Intervenção de António Filipe na Assembleia de República

Sobre o voto de condenação da ilegalização do Partido Comunista da Ucrânia

Sr. Presidente,
Srs. Deputados,

Agastada com a aprovação por esta Assembleia de um voto de condenação da ilegalização do Partido Comunista da Ucrânia pelas autoridades de Kiev, a Sr.ª Embaixadora da Ucrânia decidiu usar as páginas da imprensa portuguesa, de forma arrogante e sobranceira, para atacar violentamente a Assembleia da República por defender as liberdades democráticas.

Era bom que a Sr.ª Embaixadora entendesse que o País em que está acreditada é um País soberano e democrático e que, ao contrário das autoproclamadas autoridades de Kiev, a Assembleia da República é um órgão de soberania democraticamente legitimado pela vontade do povo português.

Entendeu, porém, o PSD, num ato de subserviência, curvar-se perante a arrogância da Sr.ª Embaixadora e pedir-lhe humildemente desculpa pela suposta afronta, apresentando um voto em que procede à exumação do cadáver de uma campanha lançada há vários anos pela extrema-direita ucraniana, assente numa grosseira violação da verdade histórica.

É verdade que, no início dos anos 30 do século passado, o povo da Ucrânia sofreu uma vaga de fome de enormes proporções e de gravíssimas consequências. Seria desonesto não o reconhecer e, para desonestidade, já basta o voto do PSD.

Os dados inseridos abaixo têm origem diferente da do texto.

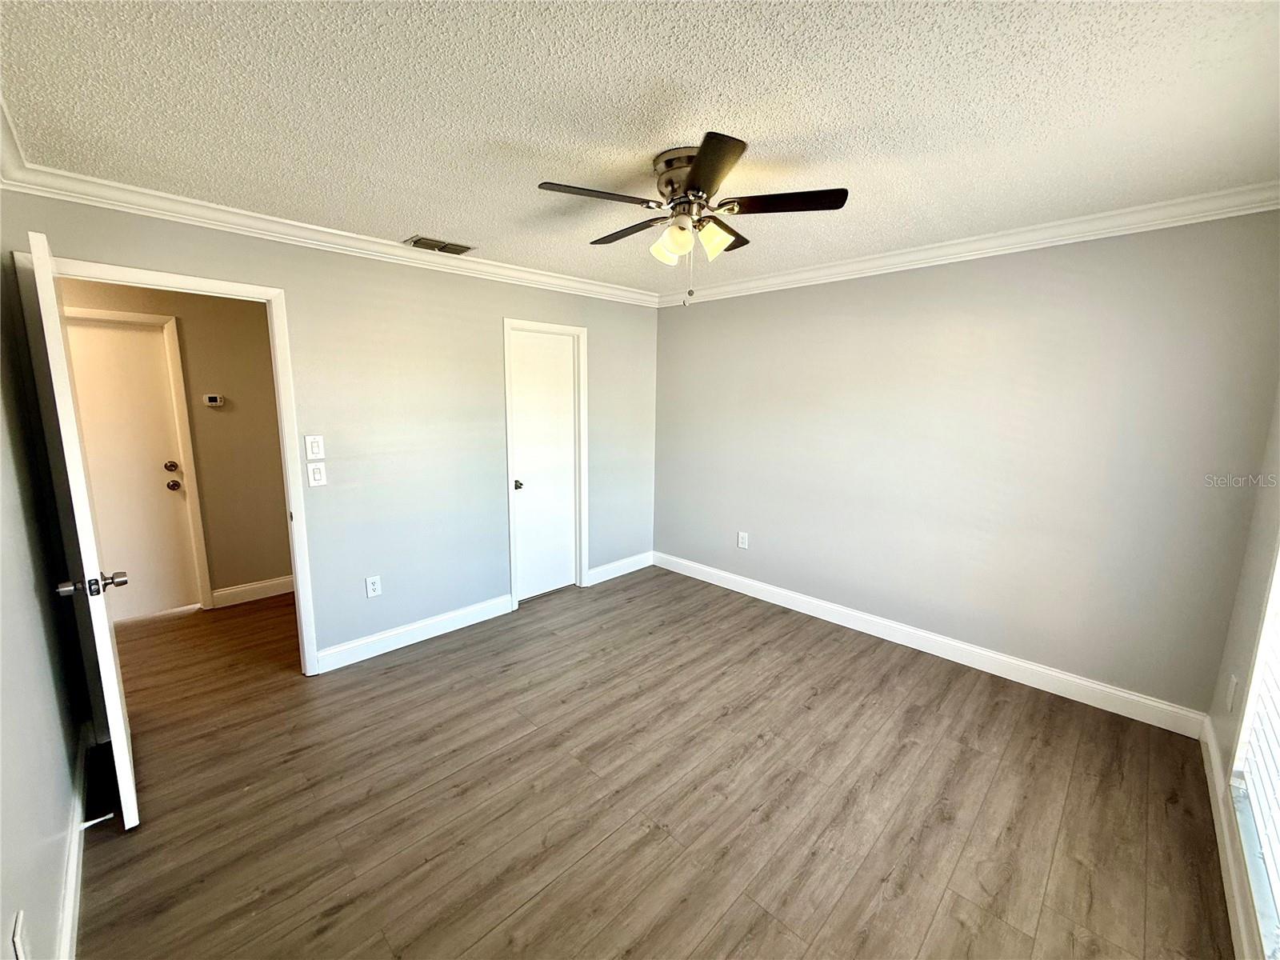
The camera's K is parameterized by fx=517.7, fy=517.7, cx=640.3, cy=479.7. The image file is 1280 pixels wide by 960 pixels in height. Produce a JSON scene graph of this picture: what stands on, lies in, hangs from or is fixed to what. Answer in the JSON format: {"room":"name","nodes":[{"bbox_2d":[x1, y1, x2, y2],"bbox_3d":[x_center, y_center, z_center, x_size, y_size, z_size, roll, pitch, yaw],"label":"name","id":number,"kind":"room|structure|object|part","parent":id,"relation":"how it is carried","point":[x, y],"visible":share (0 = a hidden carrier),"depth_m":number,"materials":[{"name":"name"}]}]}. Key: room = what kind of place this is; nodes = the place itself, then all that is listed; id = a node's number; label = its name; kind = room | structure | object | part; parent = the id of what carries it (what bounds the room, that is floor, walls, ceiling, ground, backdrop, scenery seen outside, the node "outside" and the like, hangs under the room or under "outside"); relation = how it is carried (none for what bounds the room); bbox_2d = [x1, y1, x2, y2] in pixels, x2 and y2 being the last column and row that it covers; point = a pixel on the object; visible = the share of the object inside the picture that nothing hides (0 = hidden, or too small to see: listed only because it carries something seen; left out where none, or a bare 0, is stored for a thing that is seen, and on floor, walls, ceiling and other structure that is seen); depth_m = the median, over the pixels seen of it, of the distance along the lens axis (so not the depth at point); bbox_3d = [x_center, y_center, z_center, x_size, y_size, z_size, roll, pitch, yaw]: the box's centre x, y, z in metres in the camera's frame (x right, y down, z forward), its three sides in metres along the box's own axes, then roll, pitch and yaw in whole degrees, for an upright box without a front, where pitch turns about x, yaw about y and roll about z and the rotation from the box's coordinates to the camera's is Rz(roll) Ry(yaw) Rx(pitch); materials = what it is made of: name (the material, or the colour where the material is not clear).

A escassez de bens alimentares que conduziu a essa vaga de fome teve causas diversas, não apenas decorrentes dos efeitos devastadores da crise económica mundial de 1929 ou de condições climatéricas extremamente adversas, mas também dos conflitos gerados em torno das alterações verificadas na estrutura e na organização da propriedade fundiária.

A situação de fome que se verificou no início dos anos 30 em diversas regiões da URSS, mas não apenas na URSS, teve consequências muito graves para os povos atingidos, e esse facto nunca foi desmentido.

Mas manda a verdade histórica que se diga que essa vaga de fome não vitimou apenas o povo da Ucrânia, vitimou também o sul da Bielorrússia, a região do Volga, do Kuban e do Dom, outras regiões da Rússia e até, fora da URSS, a Ucrânia Ocidental, então integrada na Polónia.

Afirmar, como pretende o voto do PSD, que a fome de 1932/1933 foi um ato de genocídio perpetrado pelo poder de Moscovo contra o povo da Ucrânia é uma tal falsidade que vem convergir com a violenta campanha de provocação contra a Rússia, lançada a partir do poder instalado em Kiev, que pretende reabilitar e transformar em heróis os grupos da extrema-direita ucranianos que, na II Guerra Mundial, colaboraram com o ocupante nazi e que retoma os termos da propaganda antissoviética lançada na Alemanha nazi nos anos 30.

Depois de ter proposto, na semana passada, um correto voto sobre a paz na Ucrânia, este voto proposto pelo PSD vem desmentir esse voto e vem exatamente no sentido contrário.